Thursday, 11 August 2011

More Trouble With Tremlett's

A feature-length Horror Story about the consequences of not thinning heavy crops on fruit trees.

Featuring (in no particular order):
  • Young Trees with Excessive Top-Growth
  • Poor Crotch Angles*
  • High Winds
  • A Bit of Rain
  • A Shamefully Neglectful Orchardist
  • Hens

Since my last spot of bother in the orchard, I've been working myway through the trees, replacing some of the older rotten stakes with newer longer ones, weeding, tidying, and even doing a bit of Summer pruning. All seemed well. Some of the trees are carrying heavy crops, but thanks to the modest rainfall we've had this year, the fruits are generally small, and the branches seem to be coping with the weight well enough...

Then it rained... and the wind got up! Blissfully unaware of the rapidly swelling fruit, I felt secure in the knowledge that the new, taller, sturdier tree stakes would keep the slender trees fine and upstanding. Which they did, but what I hadn't accounted for was the increased weight from rapidly swelling apples pushing several branches to the point of breaking. As you can see from the photo above, one heavily laden Tremlett's Bitter couldn't take the strain, and has lost a branch in the most undignified of ways.
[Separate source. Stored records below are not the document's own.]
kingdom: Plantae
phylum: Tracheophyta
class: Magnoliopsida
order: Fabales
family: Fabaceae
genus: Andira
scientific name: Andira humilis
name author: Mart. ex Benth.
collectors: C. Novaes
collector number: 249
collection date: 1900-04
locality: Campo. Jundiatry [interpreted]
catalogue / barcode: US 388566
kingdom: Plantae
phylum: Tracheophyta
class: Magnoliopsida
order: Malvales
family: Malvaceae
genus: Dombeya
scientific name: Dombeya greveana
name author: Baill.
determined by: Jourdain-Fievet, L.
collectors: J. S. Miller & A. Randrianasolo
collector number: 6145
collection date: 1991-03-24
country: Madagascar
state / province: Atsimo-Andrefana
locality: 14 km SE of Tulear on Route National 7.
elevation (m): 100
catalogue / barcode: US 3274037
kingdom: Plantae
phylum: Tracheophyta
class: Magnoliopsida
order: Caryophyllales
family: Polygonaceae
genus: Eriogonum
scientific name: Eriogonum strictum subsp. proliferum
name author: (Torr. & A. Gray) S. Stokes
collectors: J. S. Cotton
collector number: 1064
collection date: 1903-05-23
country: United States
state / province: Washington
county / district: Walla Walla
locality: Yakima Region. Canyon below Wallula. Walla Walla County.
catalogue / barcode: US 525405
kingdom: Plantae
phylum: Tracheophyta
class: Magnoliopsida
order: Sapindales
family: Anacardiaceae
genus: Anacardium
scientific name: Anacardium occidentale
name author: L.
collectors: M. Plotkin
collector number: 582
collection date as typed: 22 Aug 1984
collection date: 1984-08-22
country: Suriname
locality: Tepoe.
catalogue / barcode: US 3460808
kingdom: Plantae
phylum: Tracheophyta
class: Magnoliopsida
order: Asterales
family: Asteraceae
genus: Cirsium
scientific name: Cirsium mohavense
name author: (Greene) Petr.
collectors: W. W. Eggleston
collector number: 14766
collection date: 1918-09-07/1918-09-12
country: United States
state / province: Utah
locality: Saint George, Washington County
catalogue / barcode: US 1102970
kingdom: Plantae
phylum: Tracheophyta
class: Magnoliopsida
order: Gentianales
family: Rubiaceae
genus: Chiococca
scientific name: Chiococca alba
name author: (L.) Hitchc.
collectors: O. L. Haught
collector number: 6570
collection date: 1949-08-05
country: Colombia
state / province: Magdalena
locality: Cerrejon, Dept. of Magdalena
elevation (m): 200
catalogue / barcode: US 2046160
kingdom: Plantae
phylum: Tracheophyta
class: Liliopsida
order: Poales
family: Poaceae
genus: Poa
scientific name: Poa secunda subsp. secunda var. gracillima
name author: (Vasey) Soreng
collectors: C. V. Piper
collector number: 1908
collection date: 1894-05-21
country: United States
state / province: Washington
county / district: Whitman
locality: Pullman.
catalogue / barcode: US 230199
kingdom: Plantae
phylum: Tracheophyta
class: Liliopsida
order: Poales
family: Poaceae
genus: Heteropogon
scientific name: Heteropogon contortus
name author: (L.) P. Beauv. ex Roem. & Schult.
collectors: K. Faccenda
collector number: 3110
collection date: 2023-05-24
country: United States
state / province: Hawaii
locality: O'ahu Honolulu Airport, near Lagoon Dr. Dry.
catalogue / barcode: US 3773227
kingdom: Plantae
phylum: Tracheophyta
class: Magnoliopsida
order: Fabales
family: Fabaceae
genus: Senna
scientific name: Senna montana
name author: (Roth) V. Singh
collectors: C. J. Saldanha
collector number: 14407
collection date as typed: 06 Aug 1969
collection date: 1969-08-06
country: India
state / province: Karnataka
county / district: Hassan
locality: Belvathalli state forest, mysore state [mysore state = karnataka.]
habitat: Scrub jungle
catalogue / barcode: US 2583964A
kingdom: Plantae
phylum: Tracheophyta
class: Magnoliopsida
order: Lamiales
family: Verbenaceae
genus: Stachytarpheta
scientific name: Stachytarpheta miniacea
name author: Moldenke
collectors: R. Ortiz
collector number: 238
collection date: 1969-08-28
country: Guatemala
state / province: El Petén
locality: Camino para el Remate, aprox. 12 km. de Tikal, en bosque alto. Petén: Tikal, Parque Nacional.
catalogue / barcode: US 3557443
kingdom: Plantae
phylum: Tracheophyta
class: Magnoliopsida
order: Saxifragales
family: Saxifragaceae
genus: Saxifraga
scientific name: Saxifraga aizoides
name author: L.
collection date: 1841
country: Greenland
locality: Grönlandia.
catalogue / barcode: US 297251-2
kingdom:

Quelle Disaster! This branch is obviously now beyond repair. I'll leave it hanging until harvest time since there's possibly enough bark intact to continue ripening the apples, but how I wish I'd thinned the apples in the first place, or propped up the branch with these (Karens) natty little crooks. Lesson learnt.

*The 'Crotch Angle' is the angle between the main trunk of the tree and a branch. Too acute an angle creates a weakness at the union, and leads to an increased likelihood of breakage under the strain of a heavy crop.